start Records to use
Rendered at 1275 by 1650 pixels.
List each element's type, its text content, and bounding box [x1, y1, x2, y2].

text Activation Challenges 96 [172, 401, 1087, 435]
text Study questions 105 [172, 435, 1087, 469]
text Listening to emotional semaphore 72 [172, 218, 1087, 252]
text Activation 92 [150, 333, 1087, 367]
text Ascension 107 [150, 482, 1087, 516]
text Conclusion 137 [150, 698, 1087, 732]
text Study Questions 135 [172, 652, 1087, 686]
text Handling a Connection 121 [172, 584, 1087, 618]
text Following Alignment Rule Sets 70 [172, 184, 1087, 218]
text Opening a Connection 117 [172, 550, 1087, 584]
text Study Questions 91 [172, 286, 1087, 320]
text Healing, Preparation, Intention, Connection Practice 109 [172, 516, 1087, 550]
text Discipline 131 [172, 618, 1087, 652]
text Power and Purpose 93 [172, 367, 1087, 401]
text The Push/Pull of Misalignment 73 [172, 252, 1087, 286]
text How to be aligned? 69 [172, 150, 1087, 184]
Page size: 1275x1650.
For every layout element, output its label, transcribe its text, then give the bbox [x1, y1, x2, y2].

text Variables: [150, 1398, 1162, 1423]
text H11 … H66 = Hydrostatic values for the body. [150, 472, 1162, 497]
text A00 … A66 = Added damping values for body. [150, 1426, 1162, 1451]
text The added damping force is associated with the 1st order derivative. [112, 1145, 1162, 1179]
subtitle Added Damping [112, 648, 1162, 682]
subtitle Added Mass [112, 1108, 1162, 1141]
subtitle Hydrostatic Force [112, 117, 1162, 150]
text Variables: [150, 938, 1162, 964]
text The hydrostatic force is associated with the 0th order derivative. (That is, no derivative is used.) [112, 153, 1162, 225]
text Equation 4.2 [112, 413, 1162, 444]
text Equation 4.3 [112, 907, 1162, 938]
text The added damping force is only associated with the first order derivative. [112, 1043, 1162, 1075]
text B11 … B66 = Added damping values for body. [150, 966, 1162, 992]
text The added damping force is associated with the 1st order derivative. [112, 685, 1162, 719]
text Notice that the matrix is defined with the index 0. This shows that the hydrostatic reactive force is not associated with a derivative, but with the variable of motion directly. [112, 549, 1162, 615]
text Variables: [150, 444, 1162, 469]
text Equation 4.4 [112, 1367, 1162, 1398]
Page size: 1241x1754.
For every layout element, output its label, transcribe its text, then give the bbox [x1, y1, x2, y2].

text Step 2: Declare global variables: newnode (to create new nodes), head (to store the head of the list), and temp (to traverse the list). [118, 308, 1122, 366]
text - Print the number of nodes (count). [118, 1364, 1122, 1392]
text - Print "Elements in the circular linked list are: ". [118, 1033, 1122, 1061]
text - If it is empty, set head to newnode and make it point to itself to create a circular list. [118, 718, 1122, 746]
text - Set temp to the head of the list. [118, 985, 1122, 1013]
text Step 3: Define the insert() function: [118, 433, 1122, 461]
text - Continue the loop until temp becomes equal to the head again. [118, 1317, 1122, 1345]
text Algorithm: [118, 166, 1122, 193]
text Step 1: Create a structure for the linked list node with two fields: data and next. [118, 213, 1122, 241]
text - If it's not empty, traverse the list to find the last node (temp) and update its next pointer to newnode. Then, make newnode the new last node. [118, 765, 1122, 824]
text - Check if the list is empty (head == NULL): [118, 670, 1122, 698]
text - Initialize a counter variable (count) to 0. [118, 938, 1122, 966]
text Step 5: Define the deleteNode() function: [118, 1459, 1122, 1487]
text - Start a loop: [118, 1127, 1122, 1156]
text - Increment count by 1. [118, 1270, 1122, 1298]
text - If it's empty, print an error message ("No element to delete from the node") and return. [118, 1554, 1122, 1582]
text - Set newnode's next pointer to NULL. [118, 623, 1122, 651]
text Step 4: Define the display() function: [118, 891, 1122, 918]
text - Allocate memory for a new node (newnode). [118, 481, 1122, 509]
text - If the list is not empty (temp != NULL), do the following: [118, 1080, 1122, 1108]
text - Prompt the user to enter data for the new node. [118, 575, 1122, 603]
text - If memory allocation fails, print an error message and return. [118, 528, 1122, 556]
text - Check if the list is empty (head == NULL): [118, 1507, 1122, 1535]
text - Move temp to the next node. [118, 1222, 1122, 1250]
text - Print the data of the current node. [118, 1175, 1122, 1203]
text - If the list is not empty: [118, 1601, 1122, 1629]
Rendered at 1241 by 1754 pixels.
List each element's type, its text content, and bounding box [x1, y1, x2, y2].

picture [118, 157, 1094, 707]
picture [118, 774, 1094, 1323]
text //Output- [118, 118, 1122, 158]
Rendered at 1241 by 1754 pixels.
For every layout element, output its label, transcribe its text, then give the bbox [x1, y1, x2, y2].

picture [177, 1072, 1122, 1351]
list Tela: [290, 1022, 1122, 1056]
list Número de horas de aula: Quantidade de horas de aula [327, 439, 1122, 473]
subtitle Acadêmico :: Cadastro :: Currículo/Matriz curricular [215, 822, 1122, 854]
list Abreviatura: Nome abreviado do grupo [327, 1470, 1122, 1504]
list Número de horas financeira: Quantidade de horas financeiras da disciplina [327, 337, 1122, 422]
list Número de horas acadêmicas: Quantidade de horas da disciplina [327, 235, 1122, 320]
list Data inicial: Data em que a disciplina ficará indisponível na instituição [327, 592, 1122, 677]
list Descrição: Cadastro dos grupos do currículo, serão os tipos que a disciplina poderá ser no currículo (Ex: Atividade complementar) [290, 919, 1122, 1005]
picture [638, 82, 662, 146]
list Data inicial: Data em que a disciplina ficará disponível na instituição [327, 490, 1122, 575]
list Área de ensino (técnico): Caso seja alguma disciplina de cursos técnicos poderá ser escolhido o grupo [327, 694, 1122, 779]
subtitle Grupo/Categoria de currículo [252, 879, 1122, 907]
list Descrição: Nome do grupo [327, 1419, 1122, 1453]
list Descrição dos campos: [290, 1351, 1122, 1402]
end Records to use
### Given instruction
Give back every line of the records above, unchanged.

### Written solution
Rendered at 1275 by 1650 pixels.
List each element's type, its text content, and bounding box [x1, y1, x2, y2].

text Activation Challenges 96 [172, 401, 1087, 435]
text Study questions 105 [172, 435, 1087, 469]
text Listening to emotional semaphore 72 [172, 218, 1087, 252]
text Activation 92 [150, 333, 1087, 367]
text Ascension 107 [150, 482, 1087, 516]
text Conclusion 137 [150, 698, 1087, 732]
text Study Questions 135 [172, 652, 1087, 686]
text Handling a Connection 121 [172, 584, 1087, 618]
text Following Alignment Rule Sets 70 [172, 184, 1087, 218]
text Opening a Connection 117 [172, 550, 1087, 584]
text Study Questions 91 [172, 286, 1087, 320]
text Healing, Preparation, Intention, Connection Practice 109 [172, 516, 1087, 550]
text Discipline 131 [172, 618, 1087, 652]
text Power and Purpose 93 [172, 367, 1087, 401]
text The Push/Pull of Misalignment 73 [172, 252, 1087, 286]
text How to be aligned? 69 [172, 150, 1087, 184]
Page size: 1275x1650.
For every layout element, output its label, transcribe its text, then give the bbox [x1, y1, x2, y2].

text Variables: [150, 1398, 1162, 1423]
text H11 … H66 = Hydrostatic values for the body. [150, 472, 1162, 497]
text A00 … A66 = Added damping values for body. [150, 1426, 1162, 1451]
text The added damping force is associated with the 1st order derivative. [112, 1145, 1162, 1179]
subtitle Added Damping [112, 648, 1162, 682]
subtitle Added Mass [112, 1108, 1162, 1141]
subtitle Hydrostatic Force [112, 117, 1162, 150]
text Variables: [150, 938, 1162, 964]
text The hydrostatic force is associated with the 0th order derivative. (That is, no derivative is used.) [112, 153, 1162, 225]
text Equation 4.2 [112, 413, 1162, 444]
text Equation 4.3 [112, 907, 1162, 938]
text The added damping force is only associated with the first order derivative. [112, 1043, 1162, 1075]
text B11 … B66 = Added damping values for body. [150, 966, 1162, 992]
text The added damping force is associated with the 1st order derivative. [112, 685, 1162, 719]
text Notice that the matrix is defined with the index 0. This shows that the hydrostatic reactive force is not associated with a derivative, but with the variable of motion directly. [112, 549, 1162, 615]
text Variables: [150, 444, 1162, 469]
text Equation 4.4 [112, 1367, 1162, 1398]
Page size: 1241x1754.
For every layout element, output its label, transcribe its text, then give the bbox [x1, y1, x2, y2].

text Step 2: Declare global variables: newnode (to create new nodes), head (to store the head of the list), and temp (to traverse the list). [118, 308, 1122, 366]
text - Print the number of nodes (count). [118, 1364, 1122, 1392]
text - Print "Elements in the circular linked list are: ". [118, 1033, 1122, 1061]
text - If it is empty, set head to newnode and make it point to itself to create a circular list. [118, 718, 1122, 746]
text - Set temp to the head of the list. [118, 985, 1122, 1013]
text Step 3: Define the insert() function: [118, 433, 1122, 461]
text - Continue the loop until temp becomes equal to the head again. [118, 1317, 1122, 1345]
text Algorithm: [118, 166, 1122, 193]
text Step 1: Create a structure for the linked list node with two fields: data and next. [118, 213, 1122, 241]
text - If it's not empty, traverse the list to find the last node (temp) and update its next pointer to newnode. Then, make newnode the new last node. [118, 765, 1122, 824]
text - Check if the list is empty (head == NULL): [118, 670, 1122, 698]
text - Initialize a counter variable (count) to 0. [118, 938, 1122, 966]
text Step 5: Define the deleteNode() function: [118, 1459, 1122, 1487]
text - Start a loop: [118, 1127, 1122, 1156]
text - Increment count by 1. [118, 1270, 1122, 1298]
text - If it's empty, print an error message ("No element to delete from the node") and return. [118, 1554, 1122, 1582]
text - Set newnode's next pointer to NULL. [118, 623, 1122, 651]
text Step 4: Define the display() function: [118, 891, 1122, 918]
text - Allocate memory for a new node (newnode). [118, 481, 1122, 509]
text - If the list is not empty (temp != NULL), do the following: [118, 1080, 1122, 1108]
text - Prompt the user to enter data for the new node. [118, 575, 1122, 603]
text - If memory allocation fails, print an error message and return. [118, 528, 1122, 556]
text - Check if the list is empty (head == NULL): [118, 1507, 1122, 1535]
text - Move temp to the next node. [118, 1222, 1122, 1250]
text - Print the data of the current node. [118, 1175, 1122, 1203]
text - If the list is not empty: [118, 1601, 1122, 1629]
Rendered at 1241 by 1754 pixels.
List each element's type, its text content, and bounding box [x1, y1, x2, y2].

picture [118, 157, 1094, 707]
picture [118, 774, 1094, 1323]
text //Output- [118, 118, 1122, 158]
Rendered at 1241 by 1754 pixels.
For every layout element, output its label, transcribe its text, then give the bbox [x1, y1, x2, y2].

picture [177, 1072, 1122, 1351]
list Tela: [290, 1022, 1122, 1056]
list Número de horas de aula: Quantidade de horas de aula [327, 439, 1122, 473]
subtitle Acadêmico :: Cadastro :: Currículo/Matriz curricular [215, 822, 1122, 854]
list Abreviatura: Nome abreviado do grupo [327, 1470, 1122, 1504]
list Número de horas financeira: Quantidade de horas financeiras da disciplina [327, 337, 1122, 422]
list Número de horas acadêmicas: Quantidade de horas da disciplina [327, 235, 1122, 320]
list Data inicial: Data em que a disciplina ficará indisponível na instituição [327, 592, 1122, 677]
list Descrição: Cadastro dos grupos do currículo, serão os tipos que a disciplina poderá ser no currículo (Ex: Atividade complementar) [290, 919, 1122, 1005]
picture [638, 82, 662, 146]
list Data inicial: Data em que a disciplina ficará disponível na instituição [327, 490, 1122, 575]
list Área de ensino (técnico): Caso seja alguma disciplina de cursos técnicos poderá ser escolhido o grupo [327, 694, 1122, 779]
subtitle Grupo/Categoria de currículo [252, 879, 1122, 907]
list Descrição: Nome do grupo [327, 1419, 1122, 1453]
list Descrição dos campos: [290, 1351, 1122, 1402]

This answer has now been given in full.